Xiaomi MiMo is Xiaomi’s first open-source reasoning large language model (LLM), designed to enhance performance in complex reasoning tasks. The model adopts a joint pretraining and post-training approach, leveraging large-scale reasoning-rich corpora and innovative reinforcement learning algorithms to significantly boost its capabilities in mathematical reasoning and code generation.
Despite having only 7 billion parameters, MiMo surpasses larger models such as OpenAI’s o1-mini and Alibaba’s Qwen QwQ-32B-Preview on public evaluation benchmarks.
Xiaomi MiMo includes four model variants, all open-sourced on Hugging Face:
-
MiMo-7B-Base (Pretrained model)
-
MiMo-7B-SFT (Supervised fine-tuned model)
-
MiMo-7B-RL (Reinforcement learning model)
-
MiMo-7B-RL-Zero (Zero-shot reinforcement learning model)
These models provide developers with powerful tools for advanced reasoning tasks.
Key Features of Xiaomi MiMo
-
Powerful Mathematical Reasoning
Solves complex math problems with accurate reasoning paths and solutions. -
Efficient Code Generation
Produces high-quality code suitable for various programming tasks. -
Optimized Reasoning Performance
Achieves high reasoning efficiency through joint pretraining and post-training, outperforming larger models with just 7B parameters.
Technical Principles of Xiaomi MiMo
-
Pretraining Stage
-
Focuses on mining reasoning-rich corpora.
-
Synthesizes around 200 billion tokens of reasoning data.
-
Trains using a three-phase curriculum learning strategy with a total of 25 trillion tokens, gradually increasing task difficulty to improve model capability.
-
-
Post-Training Stage
-
Reinforcement Learning Algorithm: Introduces the Test Difficulty Driven Reward algorithm to mitigate sparse reward issues in hard tasks, improving performance on complex problems.
-
Data Resampling Strategy: Implements an Easy Data Re-Sampling strategy to stabilize the RL training process.
-
Efficient Training Framework: Designs a Seamless Rollout system to accelerate RL training (by 2.29×) and evaluation (by 1.96×), improving training efficiency.
-
-
Model Architecture Optimization
The model is tailored for reasoning tasks, ensuring high performance with a compact parameter size.

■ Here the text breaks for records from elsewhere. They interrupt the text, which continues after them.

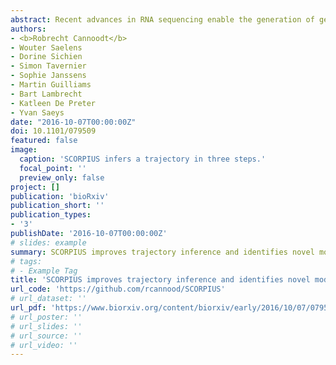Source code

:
 ```yaml
---
abstract: Recent advances in RNA sequencing enable the generation of genome-wide expression data at the single-cell level, opening up new avenues for transcriptomics and systems biology. A new application of single-cell whole-transcriptomics is the unbiased ordering of cells according to their progression along a dynamic process of interest. We introduce SCORPIUS, a method which can effectively reconstruct an ordering of individual cells without any prior information about the dynamic process. Comprehensive evaluation using ten scRNA-seq datasets shows that SCORPIUS consistently outperforms state-of-the-art techniques. We used SCORPIUS to generate novel hypotheses regarding dendritic cell development, which were subsequently validated in vivo. This work enables data-driven investigation and characterization of dynamic processes and lays the foundation for objective benchmarking of future trajectory inference methods.
authors:
- <b>Robrecht Cannoodt</b>
- Wouter Saelens
- Dorine Sichien
- Simon Tavernier
- Sophie Janssens
- Martin Guilliams
- Bart Lambrecht
- Katleen De Preter
- Yvan Saeys
date: "2016-10-07T00:00:00Z"
doi: 10.1101/079509
featured: false
image:
  caption: 'SCORPIUS infers a trajectory in three steps.'
  focal_point: ''
  preview_only: false
project: []
publication: 'bioRxiv'
publication_short: ''
publication_types:
- '3'
publishDate: '2016-10-07T00:00:00Z'
# slides: example
summary: SCORPIUS improves trajectory inference and identifies novel modules in dendritic cell development
# tags:
# - Example Tag
title: 'SCORPIUS improves trajectory inference and identifies novel modules in dendritic cell development'
url_code: 'https://github.com/rcannood/SCORPIUS'
# url_dataset: ''
url_pdf: 'https://www.biorxiv.org/content/biorxiv/early/2016/10/07/079509.full-text.pdf'
# url_poster: ''
# url_slides: ''
# url_source: ''
# url_video: ''
---
```

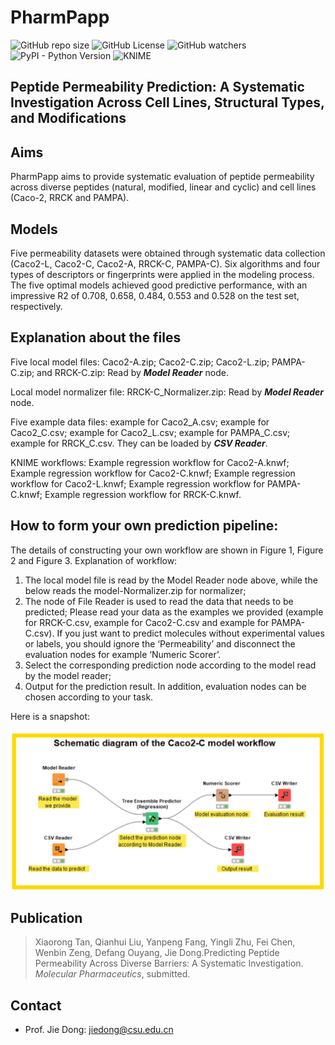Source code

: # PharmPapp
![GitHub repo size](https://img.shields.io/github/repo-size/ifyoungnet/PharmPapp)
![GitHub License](https://img.shields.io/github/license/ifyoungnet/PharmPapp)
![GitHub watchers](https://img.shields.io/github/watchers/ifyoungnet/PharmPapp?style=social)
![PyPI - Python Version](https://img.shields.io/pypi/pyversions/numpy)
![KNIME](https://img.shields.io/badge/KNIME-4.7.2-yellow)

## Peptide Permeability Prediction: A Systematic Investigation Across Cell Lines, Structural Types, and Modifications
## Aims
PharmPapp aims to provide systematic evaluation of peptide permeability across diverse peptides (natural, modified, linear and cyclic) and cell lines (Caco-2, RRCK and PAMPA).
## Models
Five permeability datasets were obtained through systematic data collection (Caco2-L, Caco2-C, Caco2-A, RRCK-C, PAMPA-C). Six algorithms and four types of descriptors or fingerprints were applied in the modeling process. The five optimal models achieved good predictive performance, with an impressive R2 of 0.708, 0.658, 0.484, 0.553 and 0.528 on the test set, respectively.
## Explanation about the files
Five local model files: Caco2-A.zip; Caco2-C.zip; Caco2-L.zip; PAMPA-C.zip; and RRCK-C.zip: Read by ***Model Reader*** node.

Local model normalizer file: RRCK-C_Normalizer.zip: Read by ***Model Reader*** node.

Five example data files: example for Caco2_A.csv; example for Caco2_C.csv; example for Caco2_L.csv; example for PAMPA_C.csv; example for RRCK_C.csv. They can be loaded by ***CSV Reader***.

KNIME workflows: Example regression workflow for Caco2-A.knwf; Example regression workflow for Caco2-C.knwf; Example regression workflow for Caco2-L.knwf; Example regression workflow for PAMPA-C.knwf; Example regression workflow for RRCK-C.knwf.


## How to form your own prediction pipeline: 
The details of constructing your own workflow are shown in Figure 1, Figure 2 and Figure 3. 
Explanation of workflow: 
1) The local model file is read by the Model Reader node above, while the below reads the model-Normalizer.zip for normalizer; 
2) The node of File Reader is used to read the data that needs to be predicted; Please read your data as the examples we provided (example for RRCK-C.csv, example for Caco2-C.csv and example for PAMPA-C.csv). If you just want to predict molecules without experimental values or labels, you should ignore the ‘Permeability’ and disconnect the evaluation nodes for example ‘Numeric Scorer’. 
3) Select the corresponding prediction node according to the model read by the model reader; 
4) Output for the prediction result. In addition, evaluation nodes can be chosen according to your task.

Here is a snapshot:

![snapshot](https://github.com/ifyoungnet/PharmPapp/blob/main/snapshot%20for%20the%20workflow.png)

## Publication
> Xiaorong Tan, Qianhui Liu, Yanpeng Fang, Yingli Zhu, Fei Chen, Wenbin Zeng, Defang Ouyang, Jie Dong.Predicting Peptide Permeability Across Diverse Barriers: A Systematic Investigation. *Molecular Pharmaceutics*, submitted.

## Contact
  
  * Prof. Jie Dong: <jiedong@csu.edu.cn>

Xiaomi MiMo Project Resources
-
GitHub Repository: https://github.com/XiaomiMiMo
-
Hugging Face Model Hub: https://huggingface.co/XiaomiMiMo
-
Technical Report: MiMo-7B Technical Report (PDF)
Application Scenarios of Xiaomi MiMo
-
Education: Assists with math problem-solving and programming learning, offering solution steps and code examples.
-
Scientific Research: Supports logical reasoning and algorithm development, helping verify hypotheses and design experiments.
-
Software Development: Generates and optimizes code, assists with debugging and problem-solving.
-
Intelligent Customer Service: Answers complex queries and improves the efficiency of Q&A systems.
-
Gaming and Entertainment: Provides strategy suggestions and puzzle-solving, enhancing the fun of games.